La comédienne Maria Pacôme en répétition en 2002 sur la scène du théâtre de la Gaïté Montparnasse à Paris.
La comédienne Maria Pacôme en répétition en 2002 sur la scène du théâtre de la Gaïté Montparnasse à Paris. © AFP / François Guillot

Le théâtre de boulevard perd l'une de ses icônes avec l'annonce ce samedi, par son fils, du décès de Maria Pacôme des suites d'une longue maladie.
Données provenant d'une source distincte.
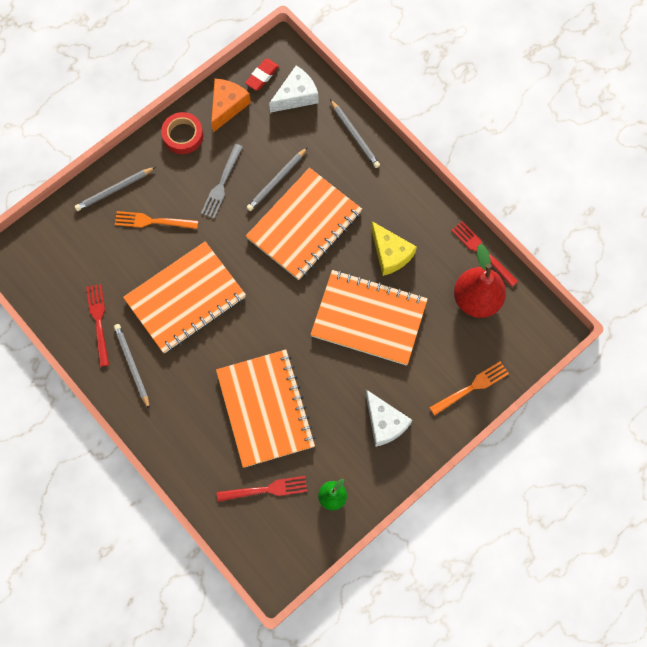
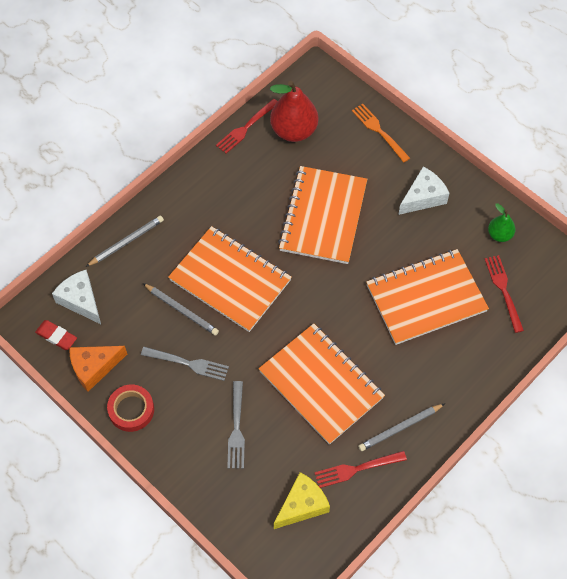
camera: 95 degrees left, 10 degrees down
grey pencil [74,167,155,211] -> none
orange fork [115,211,198,229] -> grey fork [227,381,245,469]
orange cheese [211,79,251,133] -> orange cheese turned 45 degrees counterclockwise [69,346,127,392]
yellow cheese [371,221,417,276] -> yellow cheese moved to [274,472,330,529]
Née le 18 juillet 1923 à Paris, Maria Pacôme s'appelait en réalité Simone Maria Christine Pacôme. Cette vendeuse de chaussures entre au cours Simon à 18 ans, un peu par hasard, et excelle dans des rôles de bourgeoise exubérante.

Elle s'illustre au théâtre dans Oscar en 1958, aux côtés de Pierre Mondy et Jean-Paul Belmondo, mais on la connaît aussi pour ses rôles dans Le noir te va si bien et Joyeuses Pâques. Elle alternera avec succès dans les années 60 et 70 performances théâtrales et cinématographiques où dans les deux cas on lui confie le plus souvent des rôles de bourgeoises excentriques.

"Tes problèmes, je m'en fous"

À la télévision, elle joue dans la série Docteur Sylvestre, sur France 3, mais c'est surtout le cinéma, avec des rôles dans des comédies telles que Les tribulations d'un Chinois en Chine (Philippe de Broca, 1965), Tendre voyou (Jean Becker, 1966), Le distrait (Pierre Richard, 1970)ou encore Les Sous-doués (Claude Zidi, 1980), que Maria Pacôme se fait connaître du grand public. 

En 1992, elle fait un retour remarqué au 7e art dans La crise de Coline Serreau, où, interprétant la mère de Vincent Lindon, elle brille dans une scène mémorable où elle s'énerve contre lui ("Tes problèmes je m'en fous").

Mais lasse d'être l'éternelle maîtresse de maison en mal d'expression dans ses rôles, elle décide d'écrire, pour le théâtre, des comédies qu'elle interprète. 

Moins présente ces dernières années, elle avait publié en 2007 une autobiographie Maria sans Pacôme où elle se dévoile et parle avec autodérision de l'amour, de la solitude, du théâtre, de la famille et de la mort.